** RECORDS FOR THIS TASK follows **

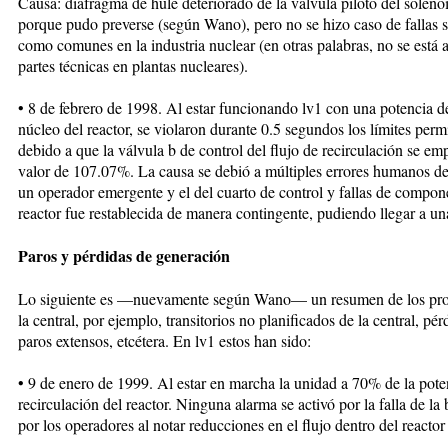
Causa: diafragma de hule deteriorado de la válvula piloto del soleno
porque pudo preverse (según Wano), pero no se hizo caso de fallas si
como comunes en la industria nuclear (en otras palabras, no se está 
partes técnicas en plantas nucleares).
• 8 de febrero de 1998. Al estar funcionando lv1 con una potencia d
núcleo del reactor, se violaron durante 0.5 segundos los límites per
debido a que la válvula b de control del flujo de recirculación se empe
valor de 107.07%. La causa se debió a múltiples errores humanos de
un operador emergente y el del cuarto de control y fallas de compone
reactor fue restablecida de manera contingente, pudiendo llegar a u
Paros y pérdidas de generación
Lo siguiente es —nuevamente según Wano— un resumen de los probl
la central, por ejemplo, transitorios no planificados de la central, pé
paros extensos, etcétera. En lv1 estos han sido:
• 9 de enero de 1999. Al estar en marcha la unidad a 70% de la pote
recirculación del reactor. Ninguna alarma se activó por la falla de la
por los operadores al notar reducciones en el flujo dentro del reactor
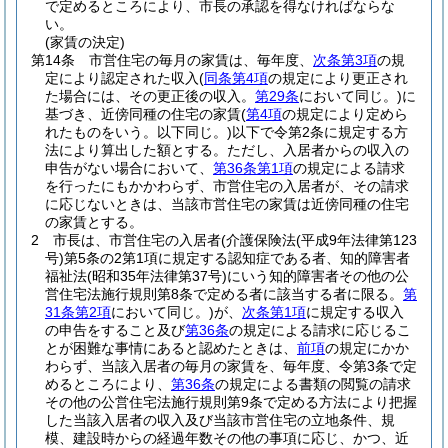
で定めるところにより、市長の承認を得なければならな
い。
(家賃の決定)
第14条
市営住宅の毎月の家賃は、毎年度、
次条第3項
の規
定により認定された収入
(
同条第4項
の規定により更正され
た場合には、その更正後の収入。
第29条
において同じ。)
に
基づき、近傍同種の住宅の家賃
(
第4項
の規定により定めら
れたものをいう。以下同じ。)
以下で令第2条に規定する方
法により算出した額とする。
ただし、入居者からの収入の
申告がない場合において、
第36条第1項
の規定による請求
を行ったにもかかわらず、市営住宅の入居者が、その請求
に応じないときは、当該市営住宅の家賃は近傍同種の住宅
の家賃とする。
2
市長は、市営住宅の入居者
(介護保険法
(平成9年法律第123
号)
第5条の2第1項に規定する認知症である者、知的障害者
福祉法
(昭和35年法律第37号)
にいう知的障害者その他の公
営住宅法施行規則第8条で定める者に該当する者に限る。
第
31条第2項
において同じ。)
が、
次条第1項
に規定する収入
の申告をすること及び
第36条
の規定による請求に応じるこ
とが困難な事情にあると認めたときは、
前項
の規定にかか
わらず、当該入居者の毎月の家賃を、毎年度、令第3条で定
めるところにより、
第36条
の規定による書類の閲覧の請求
その他の公営住宅法施行規則第9条で定める方法により把握
した当該入居者の収入及び当該市営住宅の立地条件、規
模、建設時からの経過年数その他の事項に応じ、かつ、近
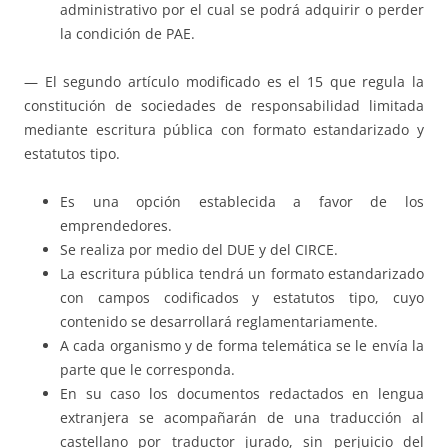
administrativo por el cual se podrá adquirir o perder
la condición de PAE.
— El segundo artículo modificado es el 15 que regula la
constitución de sociedades de responsabilidad limitada
mediante escritura pública con formato estandarizado y
estatutos tipo.
Es una opción establecida a favor de los
emprendedores.
Se realiza por medio del DUE y del CIRCE.
La escritura pública tendrá un formato estandarizado
con campos codificados y estatutos tipo, cuyo
contenido se desarrollará reglamentariamente.
A cada organismo y de forma telemática se le envía la
parte que le corresponda.
En su caso los documentos redactados en lengua
extranjera se acompañarán de una traducción al
castellano por traductor jurado, sin perjuicio del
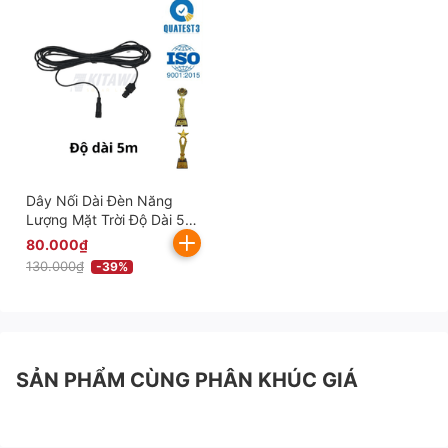
Dây Nối Dài Đèn Năng
Lượng Mặt Trời Độ Dài 5m
(2x0,75mm²) DN5M-0,75
80.000₫
130.000₫
-39%
SẢN PHẨM CÙNG PHÂN KHÚC GIÁ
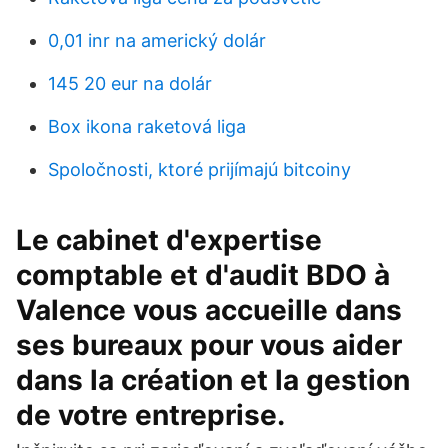
0,01 inr na americký dolár
145 20 eur na dolár
Box ikona raketová liga
Spoločnosti, ktoré prijímajú bitcoiny
Le cabinet d'expertise
comptable et d'audit BDO à
Valence vous accueille dans
ses bureaux pour vous aider
dans la création et la gestion
de votre entreprise.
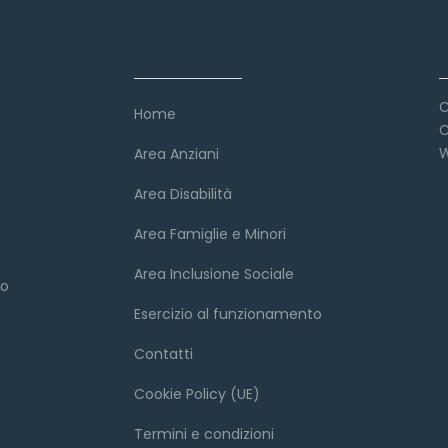
Link veloci
C
Home
C
W
Area Anziani
Area Disabilità
Area Famiglie e Minori
Area Inclusione Sociale
to
Esercizio al funzionamento
Contatti
Cookie Policy (UE)
Termini e condizioni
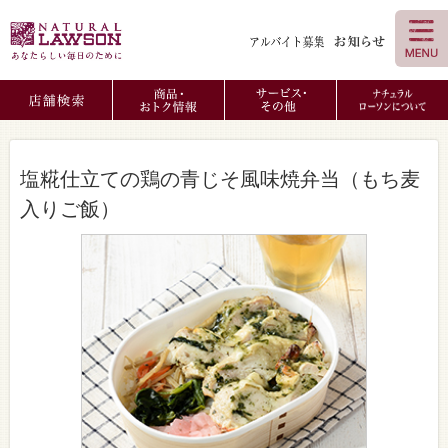
塩糀仕立ての鶏の青じそ風味焼弁当（もち麦
入りご飯）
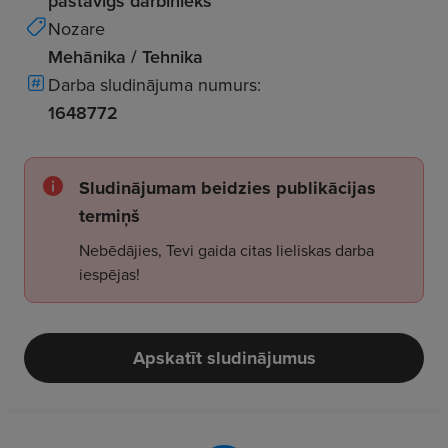
pastāvīgs darbinieks
Nozare
Mehānika / Tehnika
Darba sludinājuma numurs:
1648772
Sludinājumam beidzies publikācijas
termiņš
Nebēdājies, Tevi gaida citas lieliskas darba
iespējas!
Apskatīt sludinājumus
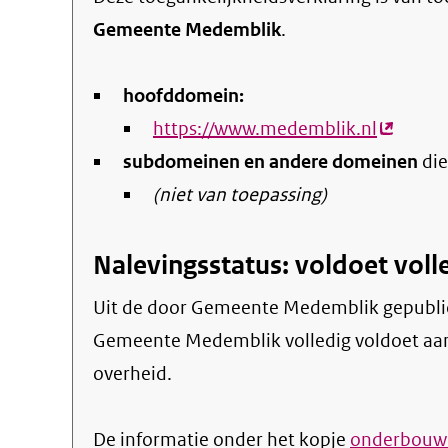
Gemeente Medemblik
.
hoofddomein:
https://www.medemblik.nl
(externe
subdomeinen en andere domeinen
link)
die
(niet van toepassing)
Nalevingsstatus: voldoet voll
Uit de door Gemeente Medemblik gepubliceerde informatie blijkt dat de website
Gemeente Medemblik volledig voldoet aan h
overheid.
De informatie onder het kopje
onderbouwi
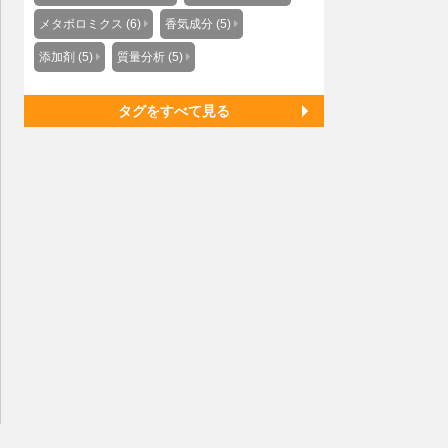
メタボロミクス (6)
香気成分 (5)
添加剤 (5)
質量分析 (5)
タグをすべて見る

** End of RECORDS FOR THIS TASK **

PROBLEM STATEMENT:
Can you retype every line of text in the material above, unchanged, and leave the pictures out?

TASK RESULT:
Causa: diafragma de hule deteriorado de la válvula piloto del soleno
porque pudo preverse (según Wano), pero no se hizo caso de fallas si
como comunes en la industria nuclear (en otras palabras, no se está 
partes técnicas en plantas nucleares).
• 8 de febrero de 1998. Al estar funcionando lv1 con una potencia d
núcleo del reactor, se violaron durante 0.5 segundos los límites per
debido a que la válvula b de control del flujo de recirculación se empe
valor de 107.07%. La causa se debió a múltiples errores humanos de
un operador emergente y el del cuarto de control y fallas de compone
reactor fue restablecida de manera contingente, pudiendo llegar a u
Paros y pérdidas de generación
Lo siguiente es —nuevamente según Wano— un resumen de los probl
la central, por ejemplo, transitorios no planificados de la central, pé
paros extensos, etcétera. En lv1 estos han sido:
• 9 de enero de 1999. Al estar en marcha la unidad a 70% de la pote
recirculación del reactor. Ninguna alarma se activó por la falla de la
por los operadores al notar reducciones en el flujo dentro del reactor
で定めるところにより、市長の承認を得なければならな
い。
(家賃の決定)
第14条
市営住宅の毎月の家賃は、毎年度、
次条第3項
の規
定により認定された収入
(
同条第4項
の規定により更正され
た場合には、その更正後の収入。
第29条
において同じ。)
に
基づき、近傍同種の住宅の家賃
(
第4項
の規定により定めら
れたものをいう。以下同じ。)
以下で令第2条に規定する方
法により算出した額とする。
ただし、入居者からの収入の
申告がない場合において、
第36条第1項
の規定による請求
を行ったにもかかわらず、市営住宅の入居者が、その請求
に応じないときは、当該市営住宅の家賃は近傍同種の住宅
の家賃とする。
2
市長は、市営住宅の入居者
(介護保険法
(平成9年法律第123
号)
第5条の2第1項に規定する認知症である者、知的障害者
福祉法
(昭和35年法律第37号)
にいう知的障害者その他の公
営住宅法施行規則第8条で定める者に該当する者に限る。
第
31条第2項
において同じ。)
が、
次条第1項
に規定する収入
の申告をすること及び
第36条
の規定による請求に応じるこ
とが困難な事情にあると認めたときは、
前項
の規定にかか
わらず、当該入居者の毎月の家賃を、毎年度、令第3条で定
めるところにより、
第36条
の規定による書類の閲覧の請求
その他の公営住宅法施行規則第9条で定める方法により把握
した当該入居者の収入及び当該市営住宅の立地条件、規
模、建設時からの経過年数その他の事項に応じ、かつ、近
administrativo por el cual se podrá adquirir o perder
la condición de PAE.
— El segundo artículo modificado es el 15 que regula la
constitución de sociedades de responsabilidad limitada
mediante escritura pública con formato estandarizado y
estatutos tipo.
Es una opción establecida a favor de los
emprendedores.
Se realiza por medio del DUE y del CIRCE.
La escritura pública tendrá un formato estandarizado
con campos codificados y estatutos tipo, cuyo
contenido se desarrollará reglamentariamente.
A cada organismo y de forma telemática se le envía la
parte que le corresponda.
En su caso los documentos redactados en lengua
extranjera se acompañarán de una traducción al
castellano por traductor jurado, sin perjuicio del
Dây Nối Dài Đèn Năng
Lượng Mặt Trời Độ Dài 5m
(2x0,75mm²) DN5M-0,75
80.000₫
130.000₫
-39%
SẢN PHẨM CÙNG PHÂN KHÚC GIÁ
0,01 inr na americký dolár
145 20 eur na dolár
Box ikona raketová liga
Spoločnosti, ktoré prijímajú bitcoiny
Le cabinet d'expertise
comptable et d'audit BDO à
Valence vous accueille dans
ses bureaux pour vous aider
dans la création et la gestion
de votre entreprise.
Link veloci
C
Home
C
W
Area Anziani
Area Disabilità
Area Famiglie e Minori
Area Inclusione Sociale
to
Esercizio al funzionamento
Contatti
Cookie Policy (UE)
Termini e condizioni
塩糀仕立ての鶏の青じそ風味焼弁当（もち麦
入りご飯）
pastāvīgs darbinieks
Nozare
Mehānika / Tehnika
Darba sludinājuma numurs:
1648772
Sludinājumam beidzies publikācijas
termiņš
Nebēdājies, Tevi gaida citas lieliskas darba
iespējas!
Apskatīt sludinājumus
Gemeente Medemblik
.
hoofddomein:
https://www.medemblik.nl
(externe
subdomeinen en andere domeinen
link)
die
(niet van toepassing)
Nalevingsstatus: voldoet voll
Uit de door Gemeente Medemblik gepubliceerde informatie blijkt dat de website
Gemeente Medemblik volledig voldoet aan h
overheid.
De informatie onder het kopje
onderbouwi
メタボロミクス (6)
香気成分 (5)
添加剤 (5)
質量分析 (5)
タグをすべて見る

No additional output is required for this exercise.